Member of Uttar Pradesh Legislative Council
- In office 12 April 2016 – 11 April 2022
- Preceded by: Rakesh Singh
- Succeeded by: Pawan Singh Chauhan
- Constituency: Sitapur Local Authorities

Personal details
- Born: 13 April 1978 (age 48) Bahraich, Uttar Pradesh, India
- Party: Samajwadi Party
- Spouse: Archana Singh
- Education: Master of Arts
- Alma mater: Lucknow University, Dr. Shakuntala Misra National Rehabilitation University

= Anand Bhadauriya =

Indian politician

Anand Bhadauriya (born 13 April 1978) is an Indian politician from the Samajwadi Party and the Member of Parliament representing the Dhaurahra Lok Sabha constituency. He was a member of the Uttar Pradesh Legislative Council between 2016 and 2022, elected from the local authorities constituency of Sitapur.

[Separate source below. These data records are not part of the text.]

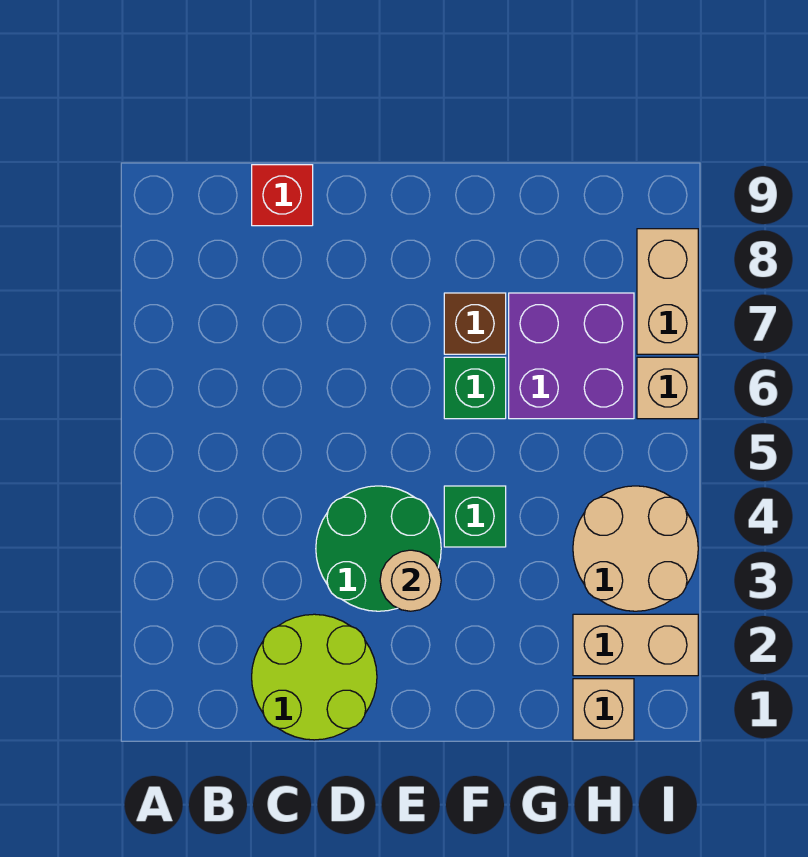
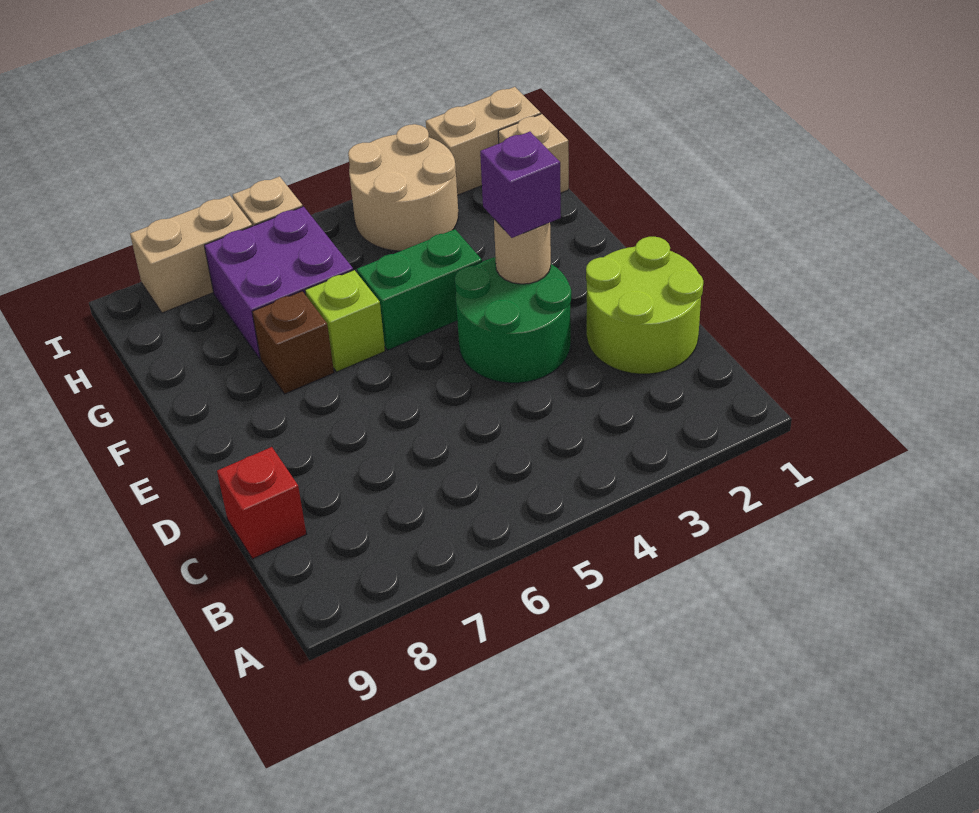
none -> purple brick E3 level 3
green brick F4 level 1 -> green brick F4:F5 level 1
green brick F6 level 1 -> lime brick F6 level 1
tan brick H2:I2 level 1 -> tan brick I1:I2 level 1

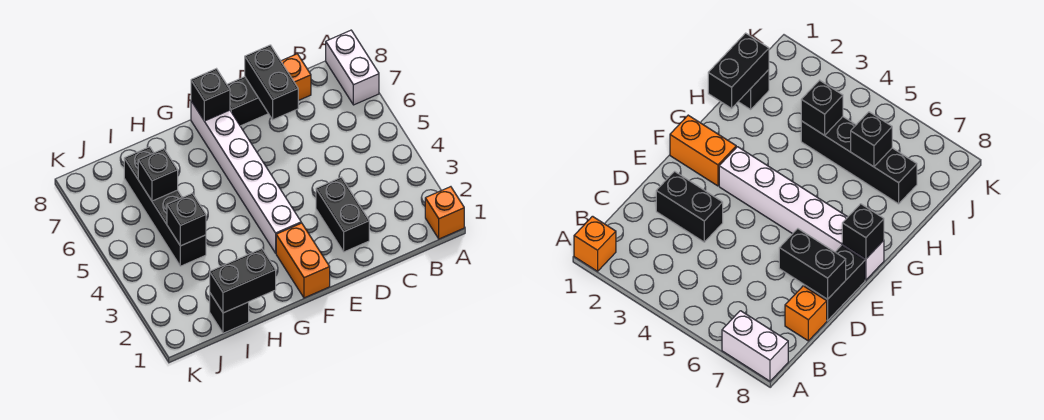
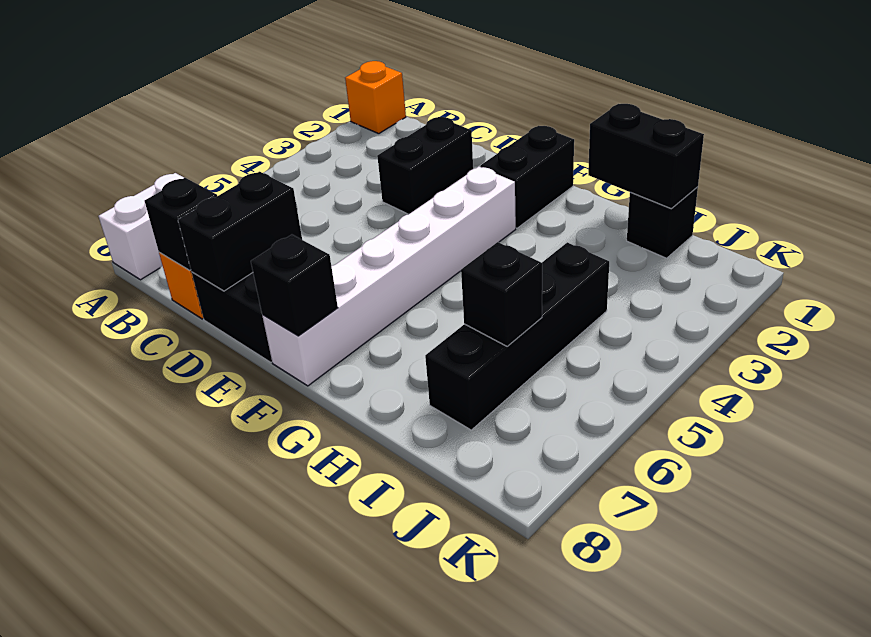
orange brick F1:F2 level 1 -> black brick F1:F2 level 1
black brick I4 level 2 -> black brick C8 level 2

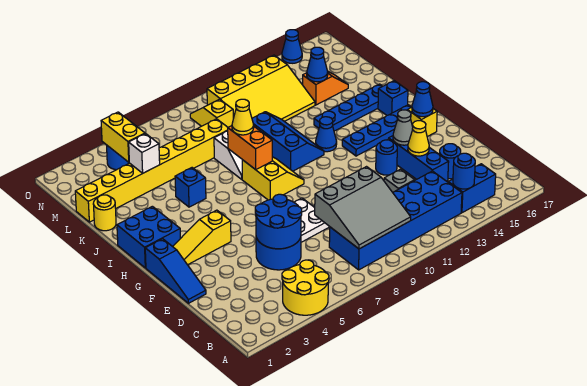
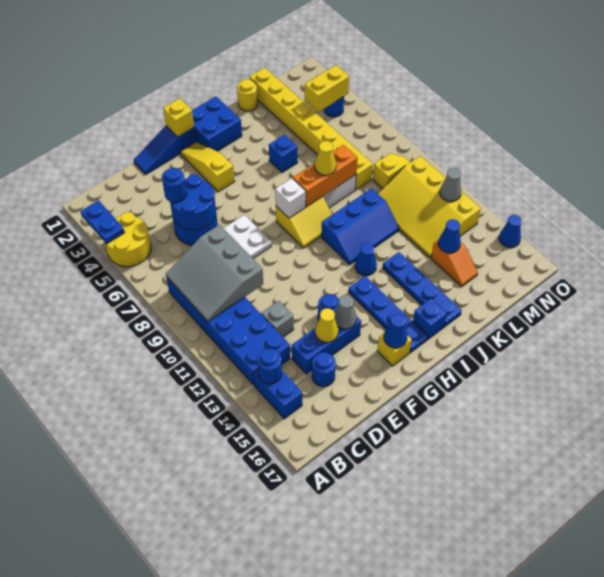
none -> blue plate A3:A4 level 2
none -> blue round brick D5 level 3
none -> yellow brick G1 level 2
orange brick I8:J8 level 2 -> orange brick I8:K8 level 2
white brick L4 level 2 -> white brick H8 level 2
none -> grey cone N12 level 2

== Personal life and education ==
Bhadauria is the son of Lal Bahadur Singh and Rama Singh. He is married to Archana Singh and has a son and a daughter. Bhadauria earned his B.Sc. degree from Lucknow University in 1999 and his M.A. degree in Journalism from the same in 2001. He also earned a Master of Arts (MA) in Hindi from Dr. Shakuntala Misra National Rehabilitation University in Lucknow.

== Political career ==
Bhadauria currently serves as the Member of Parliament for the Dhaurahra constituency, having been elected in June 2024. Previously, he was a member of the Uttar Pradesh Legislative Council from 2016 to 2022. Bhadauriya has also held leadership roles within the Samajwadi Party, including serving as the state and national president of Lohiya Vahini, the party's youth wing.